Local activists cried foul; they knew that the city's finances were only an excuse to thwart Barry and disempower D.C. blacks. But years of protest did less to restore a measure of home rule to the district than did Barry's decision not to seek re-election in 1998. His replacement was Tony Williams, the former chief financial officer who, although black, pitched himself to white voters as a financial wizard who would govern less as a politician and more as a manager. Congress loved the bow-tied intellectual and restored D.C.'s home rule to its pre-control board status, with a bit more latitude for self-government but still subject to congressional intervention.

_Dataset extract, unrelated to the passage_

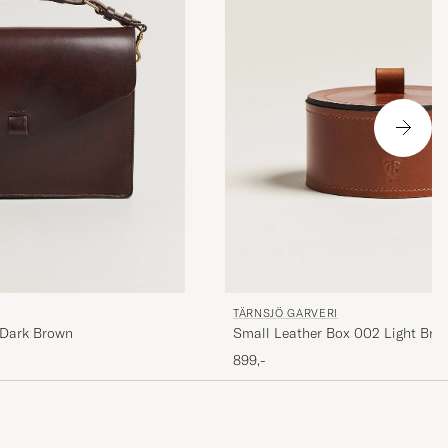
TÄRNSJÖ GARVERI
 Dark Brown
Small Leather Box 002 Light Bro
899,-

Williams was only too eager to act his part. From his administration to the present, the district has gradually lost its image as a model of black empowerment to become the city we know today, with gleaming new condos, balanced budgets, and a diminution of black power. In 2012, for the first time in the history of home rule, D.C.'s council became majority white. Barry's effort to build the black middle class had been perhaps a bit too successful as much of it decamped for the suburbs, while whites, especially singles and childless couples, flocked into a city that appeared to them on the upswing. As formerly edgy neighborhoods gentrified, lower income blacks were displaced, some moving to the city's remaining ungentrified neighborhoods, some to the suburbs, others falling into homelessness. By 2014, D.C. was only 49 percent black, down from a peak of 71.1 percent in 1970—Chocolate City no more; "chocolate melts," lamented local poet E. Ethelbert Miller. Black voters pushed back by in 2010 ousting Adrian Fenty, another black mayor who, like Williams, was seen as catering to whites. But his replacement, Vince Gray, was hardly a Barry, and he governed with an eye to the no longer black-majority city that D.C. had become.

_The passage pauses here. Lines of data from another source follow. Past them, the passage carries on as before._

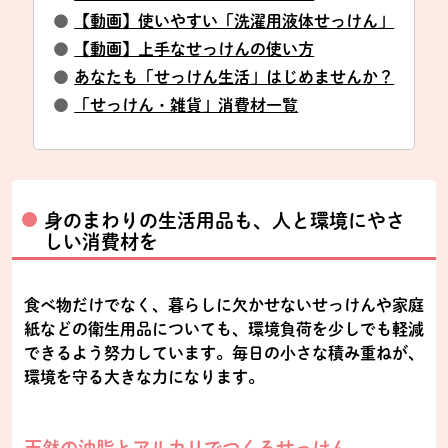
●
【動画】使いやすい「洗濯用液体せっけん」
●
【動画】上手なせっけんの使い方
●
あなたも「せっけん生活」はじめませんか？
●
「せっけん・雑貨」消費材一覧
身のまわりの生活用品も、人と環境にやさ
しい消費材を
食べ物だけでなく、暮らしに欠かせないせっけんや家庭
紙などの衛生用品についても、環境負荷を少しでも軽減
できるよう努力しています。毎日の小さな積み重ねが、
環境を守る大きな力になります。
天然の油脂とアルカリでつくるせっけん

What, then, of the future of race relations in the district? The authors take a pass on prediction, only hoping that their book "will inspire Washingtonians . . . to build a more just, egalitarian, and democratic nation's capital." But in this gleaming, gentrifying city, progressive activists of all ethnicities already are working across racial lines to combat displacement and gentrification, police brutality and economic inequality. More recognize that greater local autonomy is critical to the district's future, with 79 percent of D.C. residents voting last year to petition Congress for statehood. It also is clear, as the authors point out, that the District today is transforming from a mostly black-and-white city to a more diverse one, with growing populations of Latinos and Asians. The need for racial justice is as great as ever, but it is clear that lasting progress will require alliances across the racial divide.